Ils sont les seuls animaux à pouvoir tout digérer. Elles broient, dévorent aveuglément. Le ventre d’une hyène est un cimetière. Comme l’Éthiopie à la fin de l’Empire. Comme l’Éthiopie sous la Terreur rouge.

Dans le ventre d'une hyèneNega Mezlekia a traversé ces époques. Il naît à Jijiga en 1958. «Une ville-labyrinthe» en région somalie. A cet écolier rebelle, on lui fourre dans le crâne que l’ethnie amhara est supérieure. «L’auteur divin, appris-je ce jour-là, écrit en amharique, tandis que le démon parle oromo», lui dicte son cul-bénit d’oncle.

La décennie 1960 arrive à son terme et l’empire d’Haile Selassie tressaillit. A l’école, Nega rencontre Fekadu, fils de métayers. Nega n’a jamais entendu ce mot. Les sans terres travaillent pour un seigneur. Un système agraire féodal qui pour un adolescent frondeur vaut bien une révolution. Armés de banderoles et pancartes, 200 jeunes militent pour le droit des fermiers. Une matinée d’insurrection avant d’être tabassés par la police. On ne critique pas l’empire. On passe sous silence les désagréments. Comme la famine de 1973 qui fera 200 000 morts en silence.

L’inaction de trop. L’année suivante, l’empire est renversé et la junte militaire marxiste prend le pouvoir. «Un socialisme scientifique» qui impose collectivisation des terres et lavage de cerveaux. La barbe à peine naissante, Nega rejoint la guérilla somalie. Il empoigne un AK-47 encrassé. «J’avais mes propres raisons pour cultiver la compagnie d’un groupe d’hommes auxquels je n’étais pas apparenté.» Roquettes et chars gouvernementaux inondent le ciel et les sols. «Ce n’était pas l’Ogaden que je connaissais. Nous nous trouvions dans un royaume différent ; où les humains avaient siphonné la vitalité de la terre. Pour une fois, j’aurais souhaité être un oiseau.»

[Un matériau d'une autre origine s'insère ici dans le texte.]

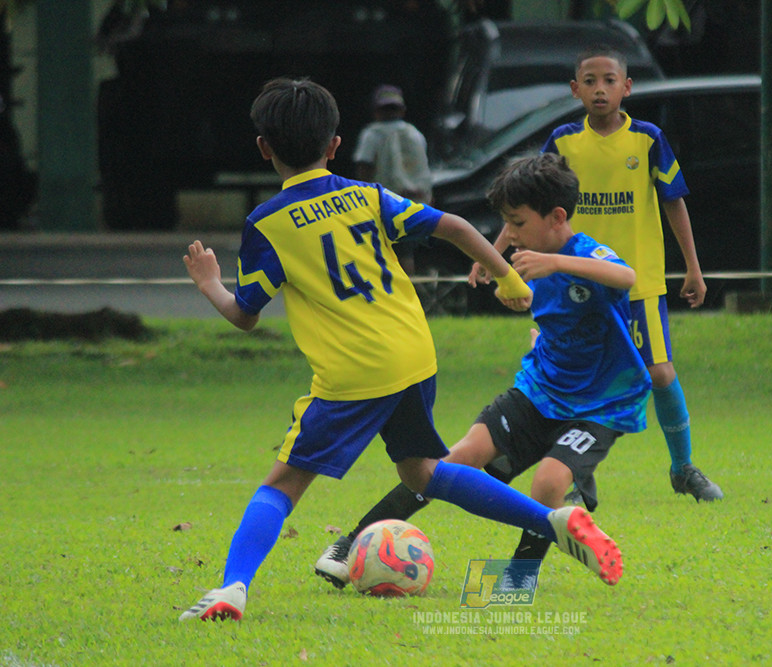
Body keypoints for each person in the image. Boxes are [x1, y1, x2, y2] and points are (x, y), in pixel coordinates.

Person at [178, 78, 622, 622]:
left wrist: (208, 284)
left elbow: (245, 315)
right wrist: (506, 277)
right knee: (422, 472)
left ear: (264, 148)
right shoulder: (365, 197)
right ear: (336, 145)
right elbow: (455, 227)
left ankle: (232, 588)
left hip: (353, 373)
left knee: (284, 483)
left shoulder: (265, 224)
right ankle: (550, 520)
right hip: (414, 356)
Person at [314, 152, 650, 588]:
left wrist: (556, 263)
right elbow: (529, 281)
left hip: (601, 403)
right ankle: (352, 542)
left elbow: (625, 276)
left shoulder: (581, 254)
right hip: (540, 389)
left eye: (517, 222)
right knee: (452, 461)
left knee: (549, 481)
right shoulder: (525, 256)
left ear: (557, 217)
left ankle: (519, 576)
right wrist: (491, 257)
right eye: (505, 223)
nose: (510, 233)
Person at [475, 45, 723, 502]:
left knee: (661, 374)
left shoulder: (648, 139)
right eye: (589, 81)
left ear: (627, 87)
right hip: (572, 285)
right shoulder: (564, 142)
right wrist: (491, 256)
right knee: (575, 373)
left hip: (636, 281)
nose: (600, 89)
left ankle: (683, 467)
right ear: (575, 90)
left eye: (609, 80)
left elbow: (674, 201)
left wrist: (693, 267)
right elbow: (526, 201)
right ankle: (574, 475)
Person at [352, 84, 432, 275]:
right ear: (402, 110)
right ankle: (411, 292)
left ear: (375, 111)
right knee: (408, 251)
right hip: (416, 201)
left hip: (384, 202)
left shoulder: (372, 134)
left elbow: (364, 167)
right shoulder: (415, 133)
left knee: (383, 251)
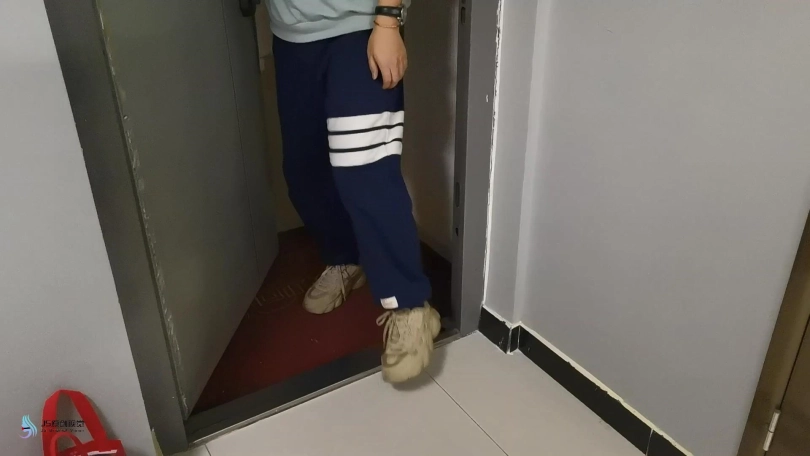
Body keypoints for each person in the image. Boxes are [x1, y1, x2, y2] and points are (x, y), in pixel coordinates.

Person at [265, 0, 440, 383]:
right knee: (305, 170)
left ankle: (409, 305)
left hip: (360, 27)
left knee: (365, 171)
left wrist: (388, 21)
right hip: (291, 34)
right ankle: (344, 259)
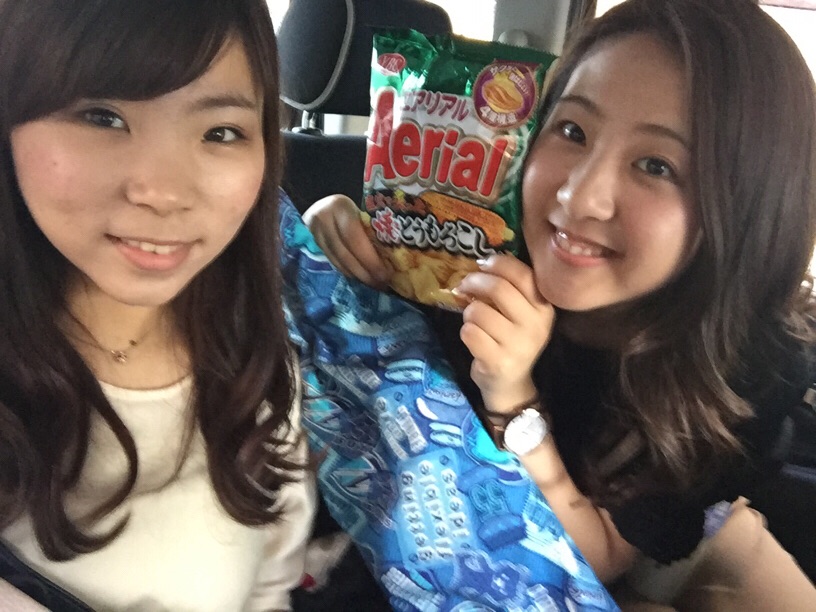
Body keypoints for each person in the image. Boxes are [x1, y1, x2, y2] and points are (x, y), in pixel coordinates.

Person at [303, 0, 816, 608]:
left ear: (745, 211)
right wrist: (328, 242)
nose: (579, 196)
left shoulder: (744, 368)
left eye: (656, 166)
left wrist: (511, 394)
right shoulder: (459, 256)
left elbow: (600, 558)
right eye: (572, 131)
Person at [0, 0, 314, 610]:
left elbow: (271, 587)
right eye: (102, 116)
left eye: (220, 132)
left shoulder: (257, 358)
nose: (164, 192)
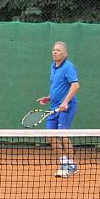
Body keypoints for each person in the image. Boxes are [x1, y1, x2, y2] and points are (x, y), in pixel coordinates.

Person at [36, 41, 80, 178]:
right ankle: (64, 162)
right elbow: (58, 86)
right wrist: (49, 98)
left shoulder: (68, 67)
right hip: (54, 107)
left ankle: (72, 165)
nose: (55, 52)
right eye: (54, 50)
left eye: (58, 50)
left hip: (66, 107)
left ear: (65, 54)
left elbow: (75, 86)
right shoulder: (53, 66)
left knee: (63, 134)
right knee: (51, 136)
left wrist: (65, 102)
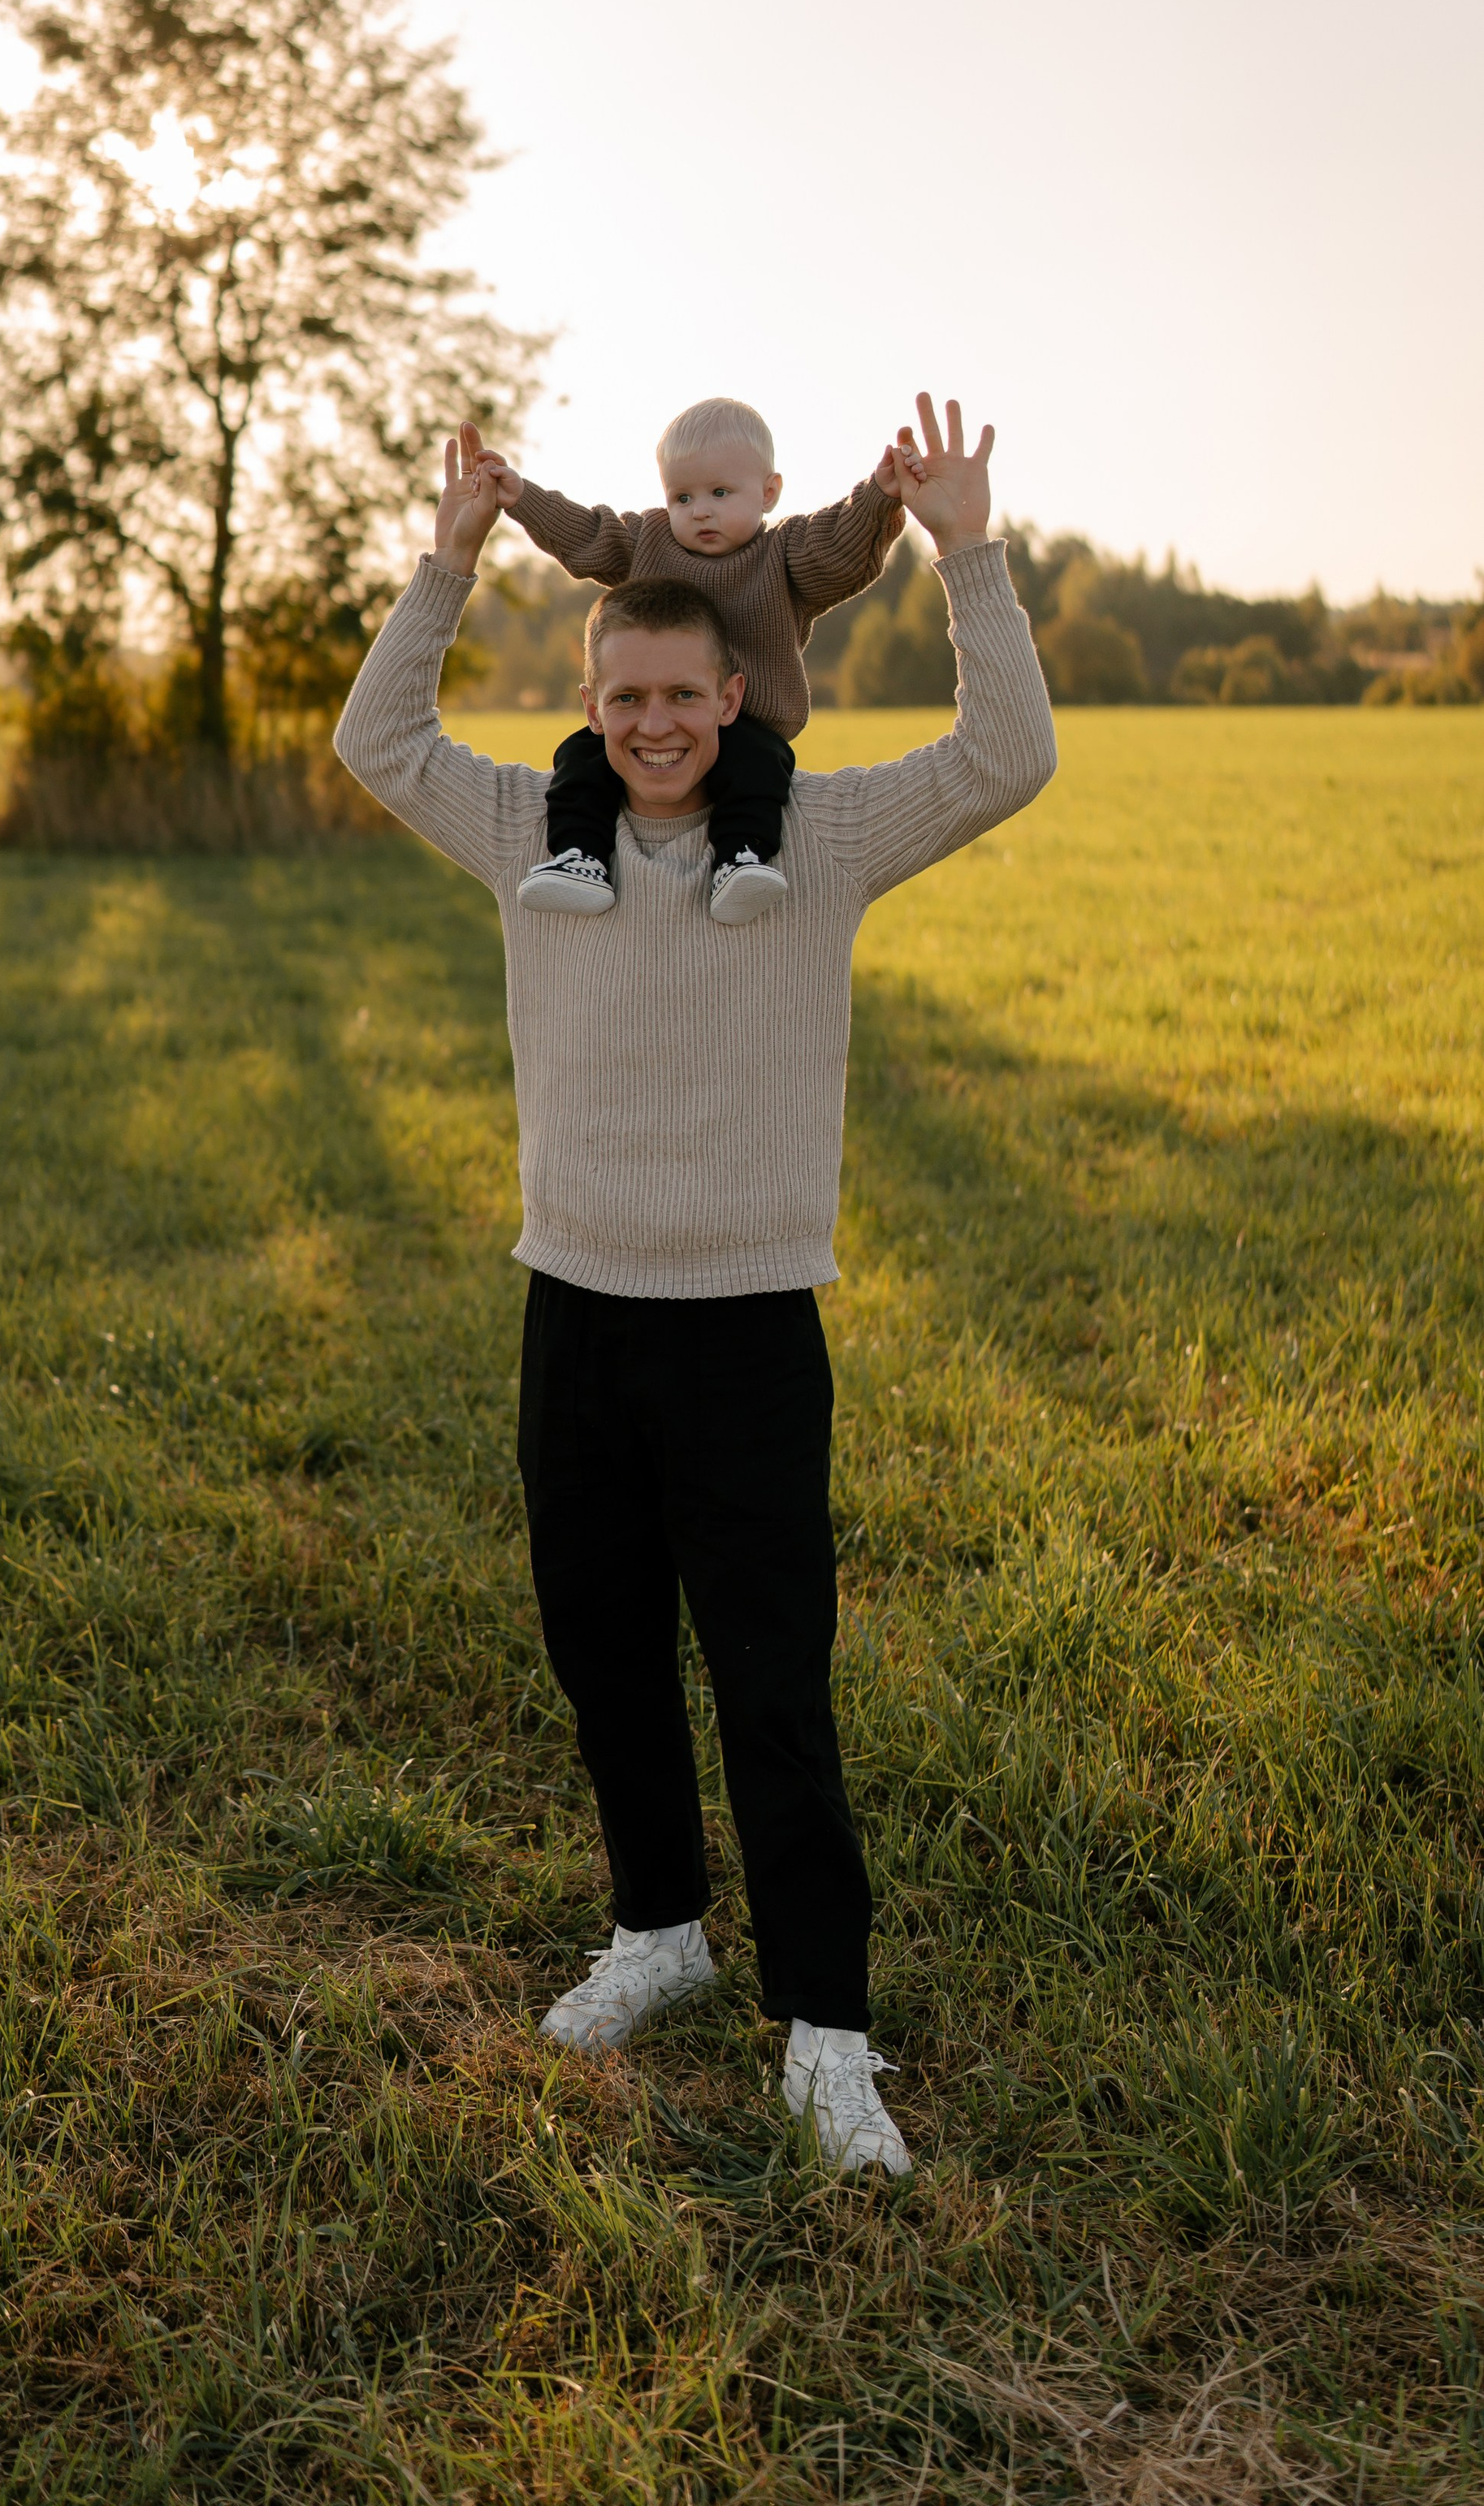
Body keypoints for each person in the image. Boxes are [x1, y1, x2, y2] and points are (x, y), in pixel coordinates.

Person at [332, 394, 1057, 2174]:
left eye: (682, 695)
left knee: (769, 1685)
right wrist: (445, 552)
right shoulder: (530, 842)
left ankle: (824, 2033)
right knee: (603, 1659)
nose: (655, 721)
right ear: (594, 709)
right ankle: (656, 1932)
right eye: (623, 697)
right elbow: (375, 740)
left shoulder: (811, 846)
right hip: (570, 1316)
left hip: (744, 1332)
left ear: (733, 699)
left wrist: (965, 550)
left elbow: (1001, 758)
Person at [472, 396, 904, 924]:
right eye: (682, 496)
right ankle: (580, 857)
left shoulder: (784, 555)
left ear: (769, 493)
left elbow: (839, 546)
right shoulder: (649, 541)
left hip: (748, 721)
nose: (700, 509)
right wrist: (523, 498)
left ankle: (740, 859)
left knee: (757, 769)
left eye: (720, 493)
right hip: (654, 710)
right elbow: (586, 533)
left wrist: (879, 496)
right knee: (581, 759)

L’Amhara de Jijiga rencontre le Somali de l’Ogaden, le chef guérillero. «Hussain ne croyait pas au dogme nationaliste selon lequel on doit abaisser toutes les autres pour affirmer sa propre identité». Mais les armes de la junte tueront dans l’œuf l’idéologie optimiste. Nega se résigne et rejoint l’université d’Addis Abeba. Haut lieu de la lobotomie où il s’habitue à voir les corps des opposants recouvrir les trottoirs.

Les hyènes n’ont pas que le désert somali comme royaume. Elles sont partout, en ville, dans la capitale. Elles portent des uniformes, rechargent leurs kalachnikovs, vérifient les laissez-passer. «Aucun animal ne s’échine pour exterminer son voisin», lui confiera sa mère. «En ce jour fatidique, la réponse avait été enfin donnée à mes muettes questions d’enfant.»

J.B.

Dans le ventre d’une hyène, Nega Mezlekia, éd. Actes Sud, 2001.